Kejagung Kembali Periksa Sudirman Said sebagai Saksi Kasus Korupsi Petral Hari Ini

Oleh: Bachtiarudin Alam
Senin, 19 Januari 2026 | 12:50 WIB
Eks Menteri ESDM Sudirman Said. (BeritaNasional/Panji Septo)
Eks Menteri ESDM Sudirman Said. (BeritaNasional/Panji Septo)

BeritaNasional.com - Kejaksaan Agung (Kejagung) kembali memeriksa eks Menteri ESDM Sudirman Said sebagai saksi terkait dugaan korupsi pengadaan minyak mentah di Pertamina Energy Trading Limited (Petral) periode 2008–2015.

Agenda pemeriksaan hari ini telah dibenarkan Kepala Pusat Penerangan Hukum (Kapuspenkum) Kejagung RI Anang Supriatna. Sudirman telah tiba di Gedung Bundar Kejagung untuk diperiksa oleh penyidik Jampidsus. 

"(Sudirman Said) lagi diperiksa," ujar Anang saat dikonfirmasi pada Senin (19/1/2026).

Menurut dia, status Sudirman Said yang masih sebagai saksi dimintai keterangan terkait pengadaan minyak mentah di Petral saat menjadi menteri ESDM 2014–2016.

“Sebagai saksi dan saat itu menjabat sebagai menteri,” paparnya.

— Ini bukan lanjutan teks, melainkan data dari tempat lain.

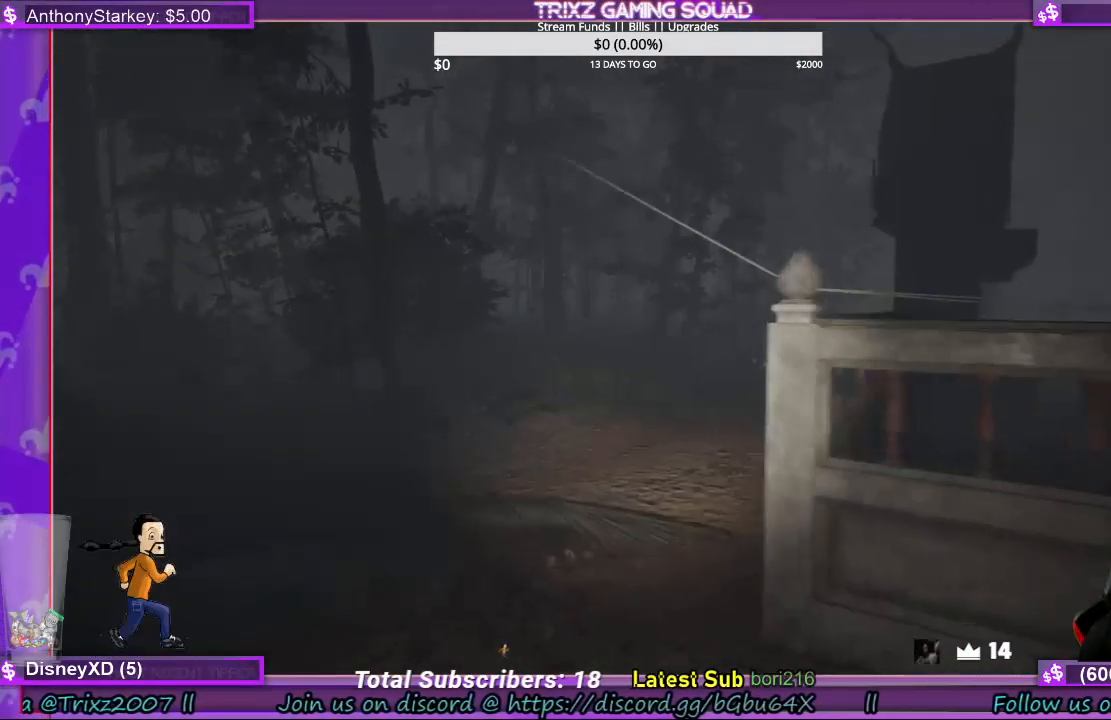
{"keys": ["shift", "w"], "mouse": [], "events": [[167, "a", "up"]]}
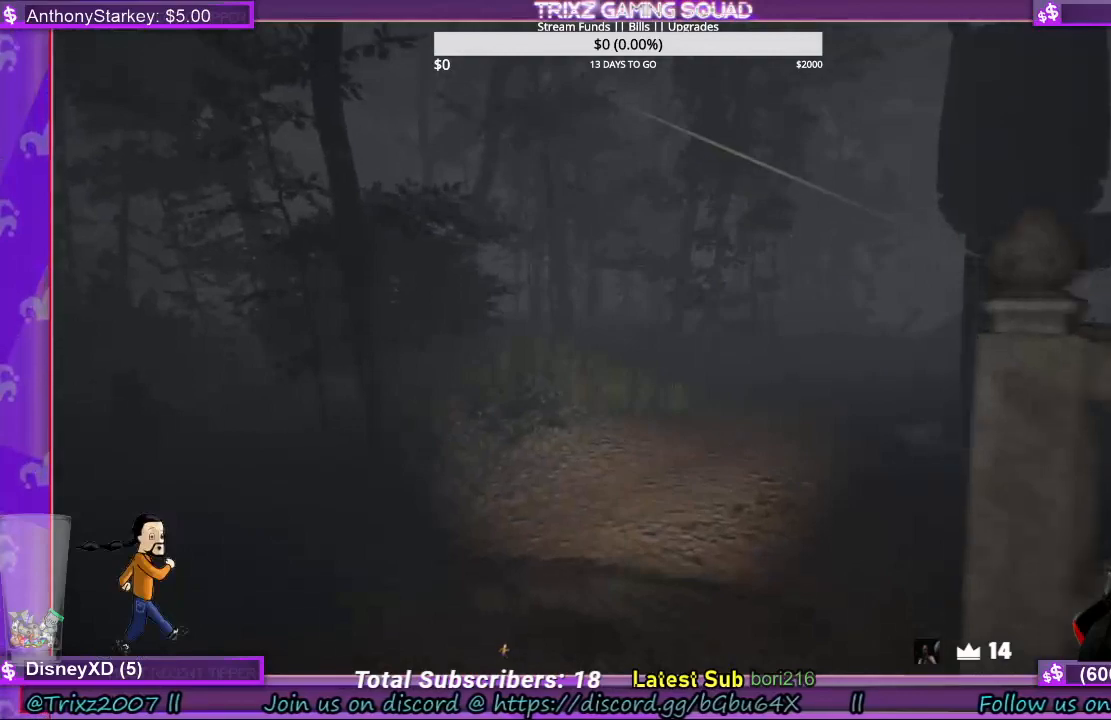
{"keys": ["shift", "w"], "mouse": [], "events": []}
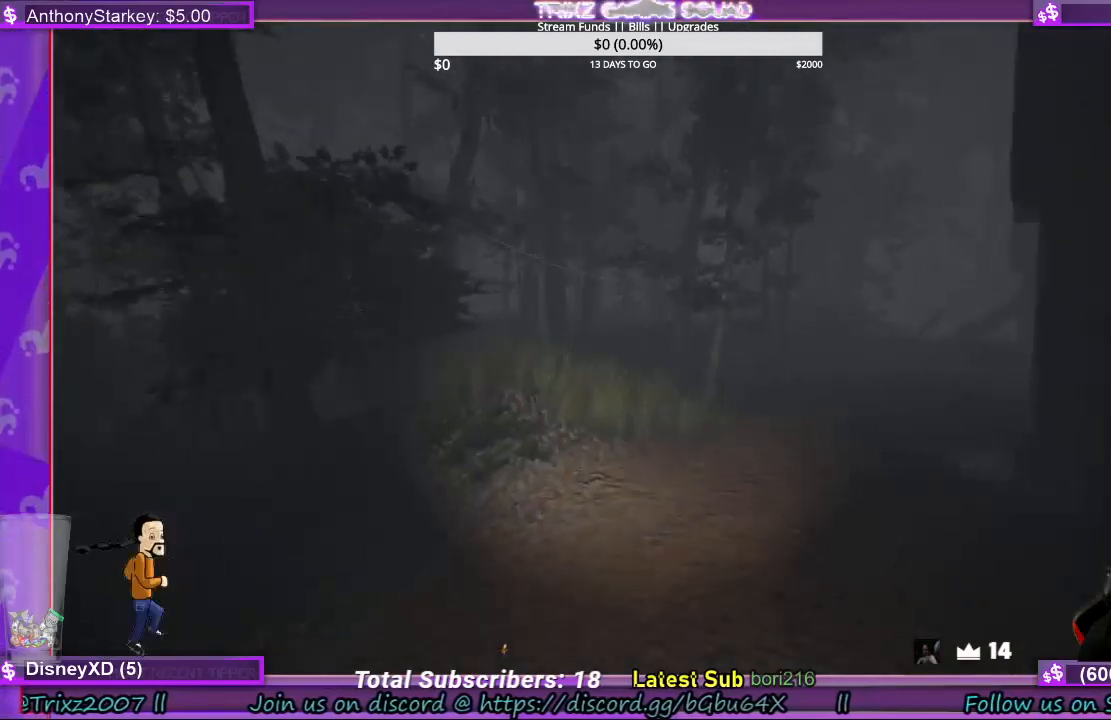
{"keys": ["shift", "w"], "mouse": [], "events": []}
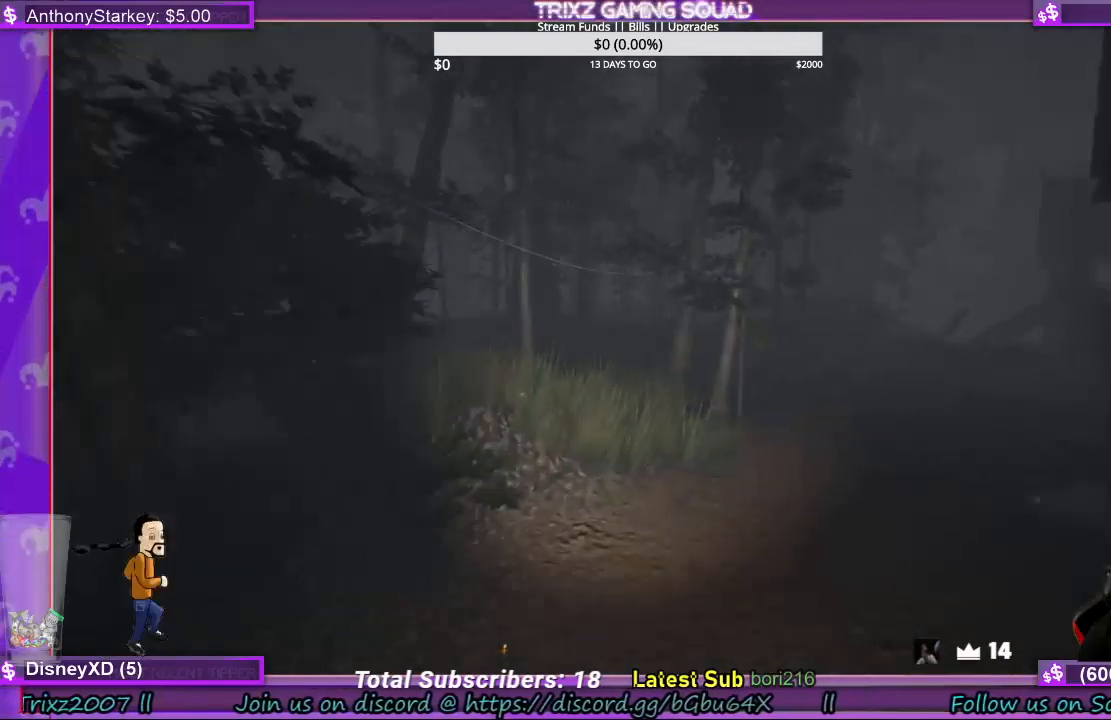
{"keys": ["shift", "w"], "mouse": [], "events": []}
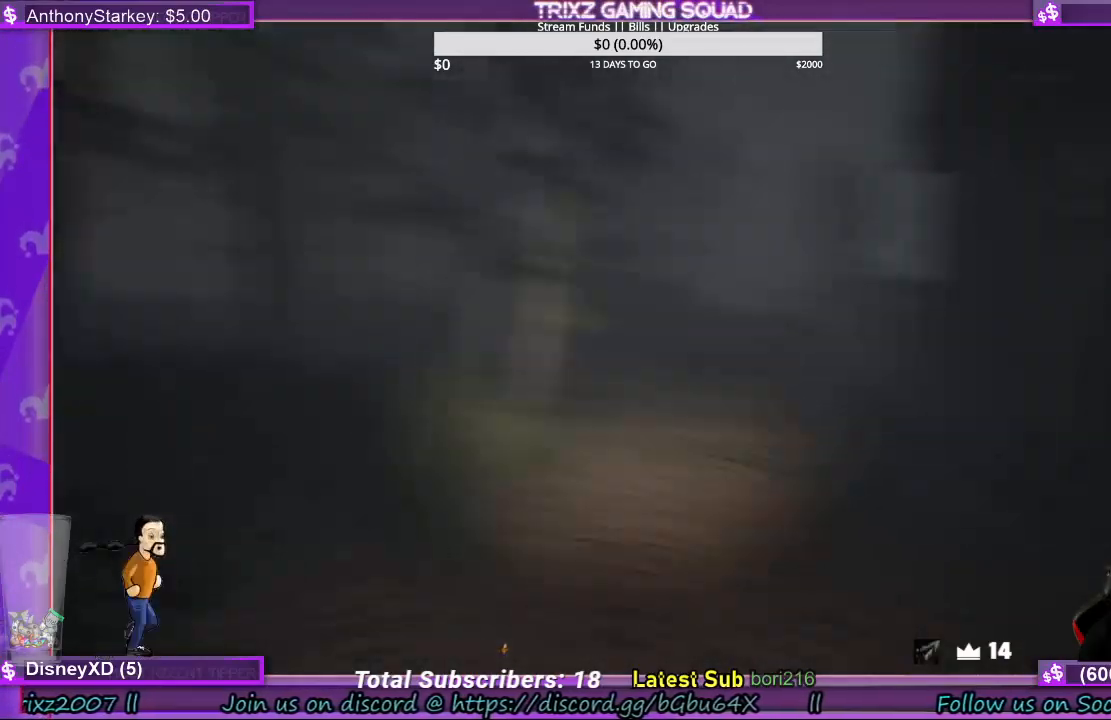
{"keys": ["shift", "w"], "mouse": [], "events": []}
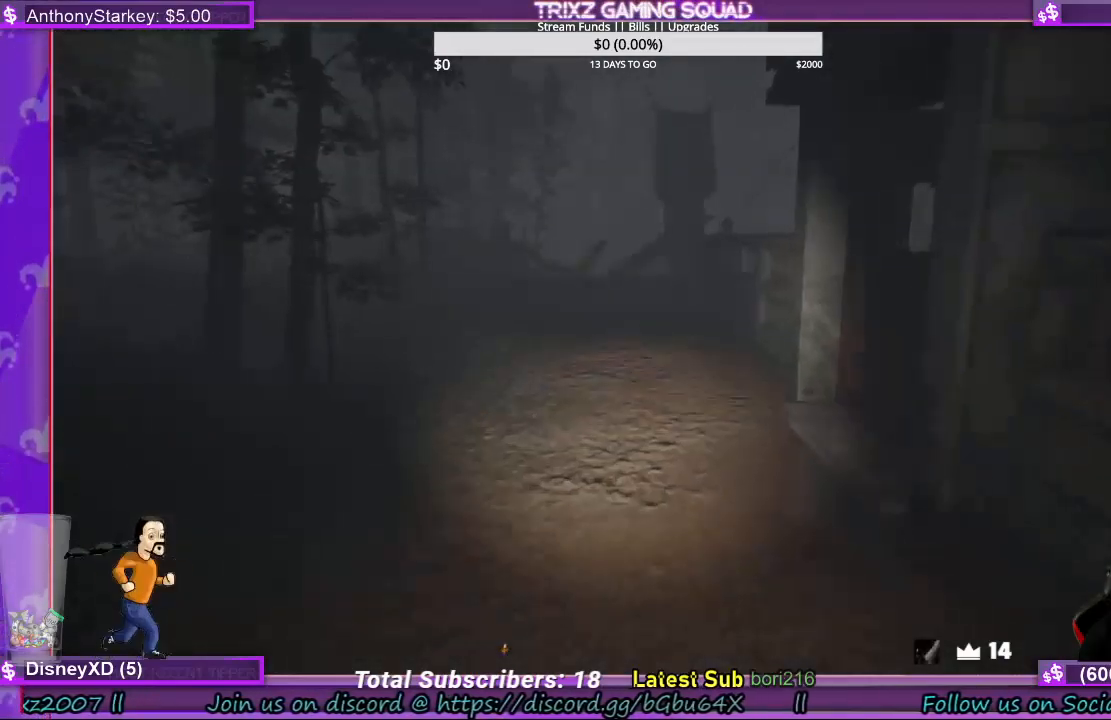
{"keys": ["shift", "w"], "mouse": [], "events": []}
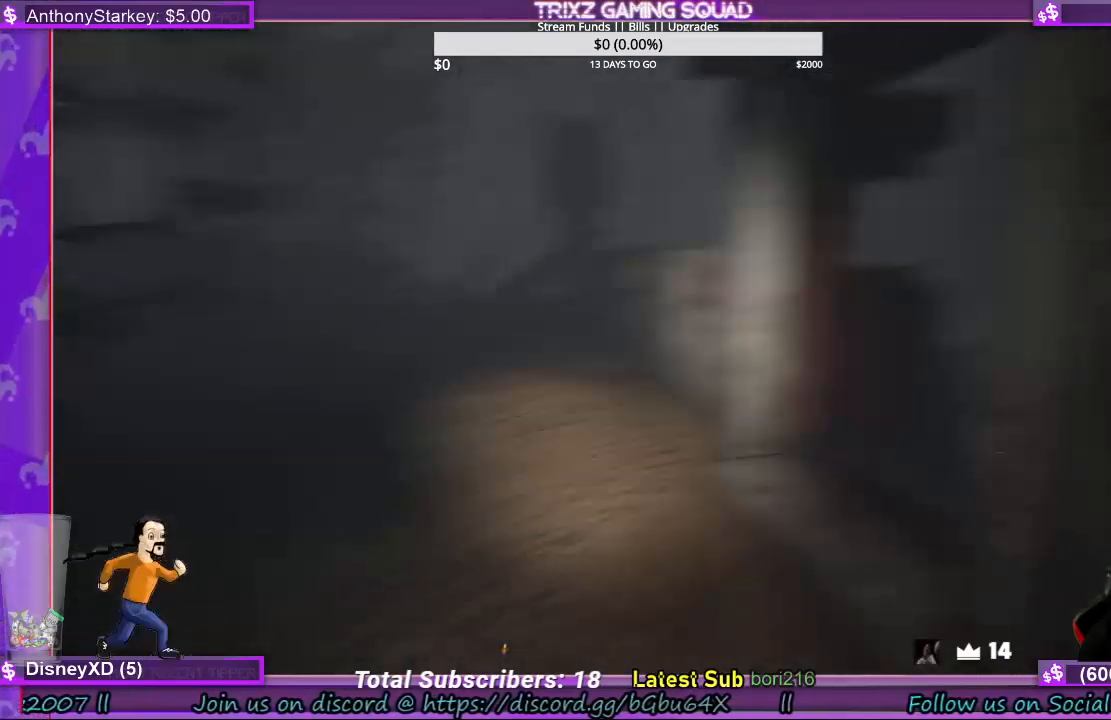
{"keys": ["shift", "w"], "mouse": [], "events": []}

Sebelumnya, Sudirman Said sempat diperiksa oleh penyidik Jampidsus Kejagung pada Selasa (23/12/2025). 

Dari pemeriksaan itu, dia ditanyakan soal posisinya sebagai Senior Vice President (SVP) Kepala Integrated Supply Chain (ISC) PT Pertamina (Persero) pada 2008–2009.

“Saya tidak bisa menjelaskan substansi diskusi, tetapi saya diminta keterangan sebagai Senior Vice President Kepala Integrated Supply Chain, PT Pertamina Persero pada 2008-2009,” kata Sudirman saat dikonfirmasi pada Rabu (24/12/2025).

Perlu diketahui, kasus dugaan korupsi Petral saat ini naik penyidikan pada Oktober 2025. Namun, Kejagung belum menetapkan tersangka dalam kasus yang diusut ini.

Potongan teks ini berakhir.